[Stored items]
□ □ □
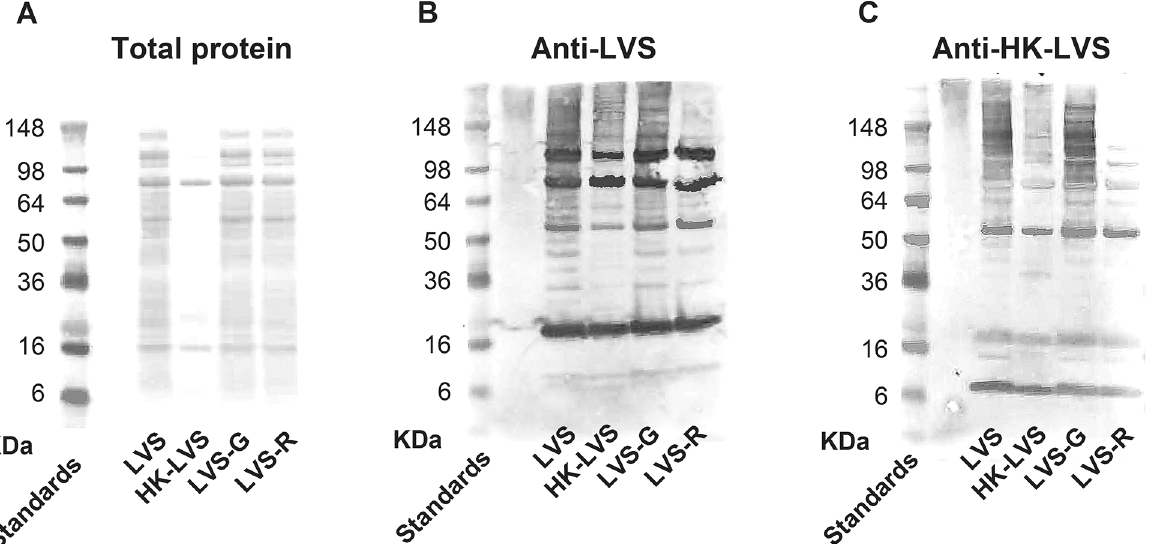
Fig 4. Protein staining and reactivity with serum derived from vaccinated mice revealed differences among vaccine extracts. Twenty μ g of protein extracts, prepared from whole LVS, HK-LVS, LVS-G, and LVS-R, were loaded on SDS-PAGE in reducing conditions and stained with Red Ponceau (Panel A). Following Ponceau staining, reactivity of protein extracts was analyzed by blotting the membranes with pooled sera derived from LVS vaccinated (Panel B) and from HK-LVS vaccinated BALB/cByJ mice (Panel C). Results shown are from one representative experiment of four independent experiments of similar design and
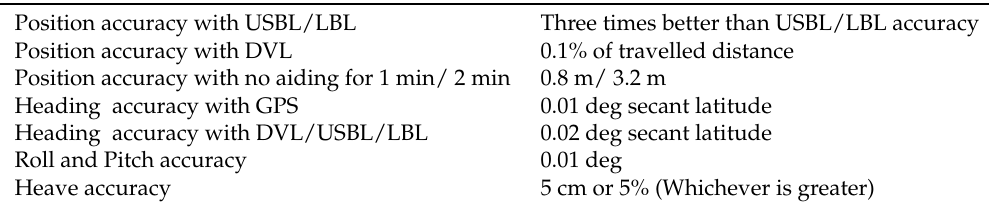
Table 2. The PHINS 6000 INS system technical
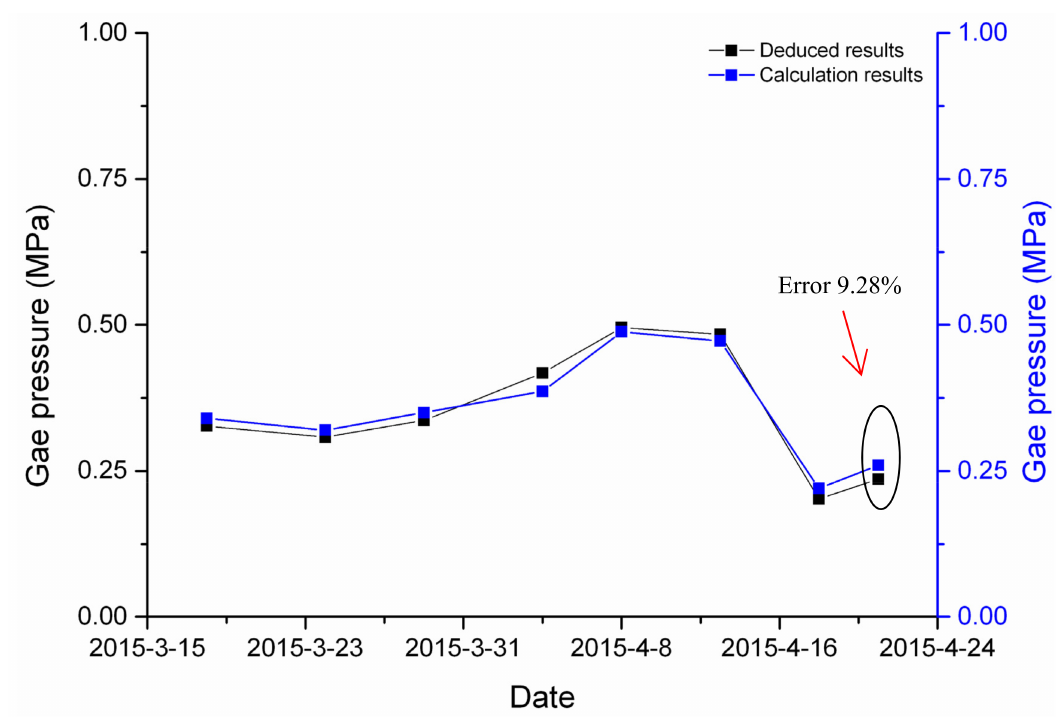
Figure 5. Comparison between calculation and deduced gas pressure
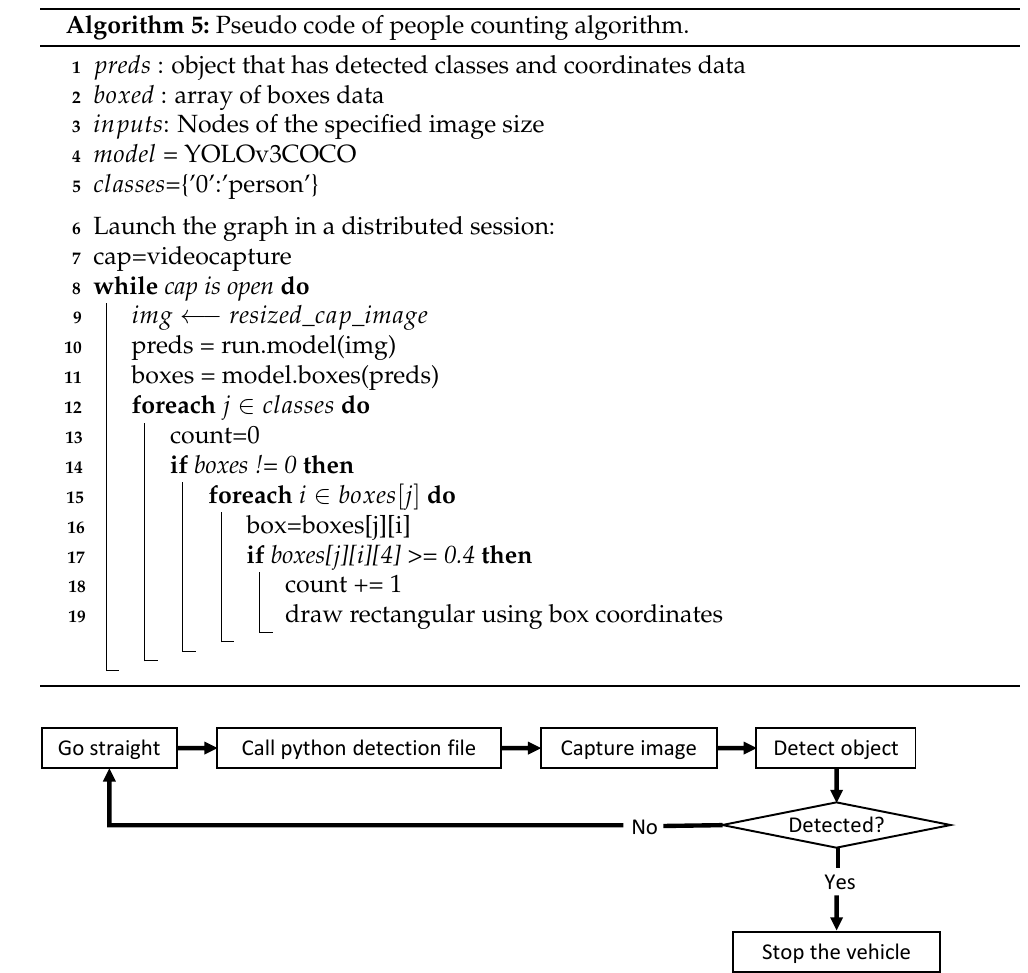
Algorithm 5: Pseudo code of people counting algorithm.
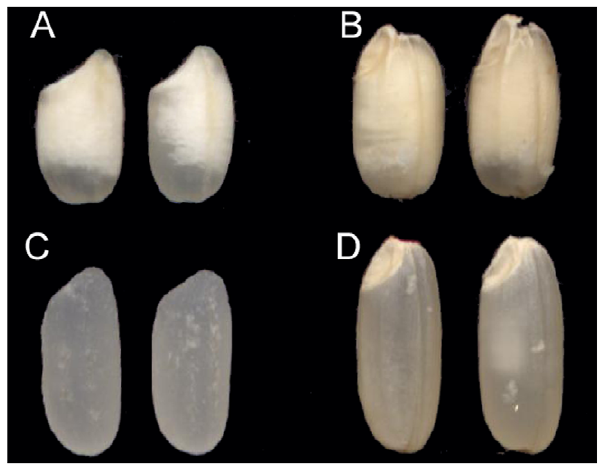
Figure 1. Comparison of grain chalkiness and transparency between Jiangtangdao 1 and Miyang 23. A, Milled rice of Jiangtangdao 1. B, Brown rice of Jiangtangdao 1. C, Milled rice of Miyang 23. D, Brown rice of Miyang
□ □ □
[What to produce]
Count the lines of the data that hold the string "Figure", and give that number as the entire reply.

[Task output]
2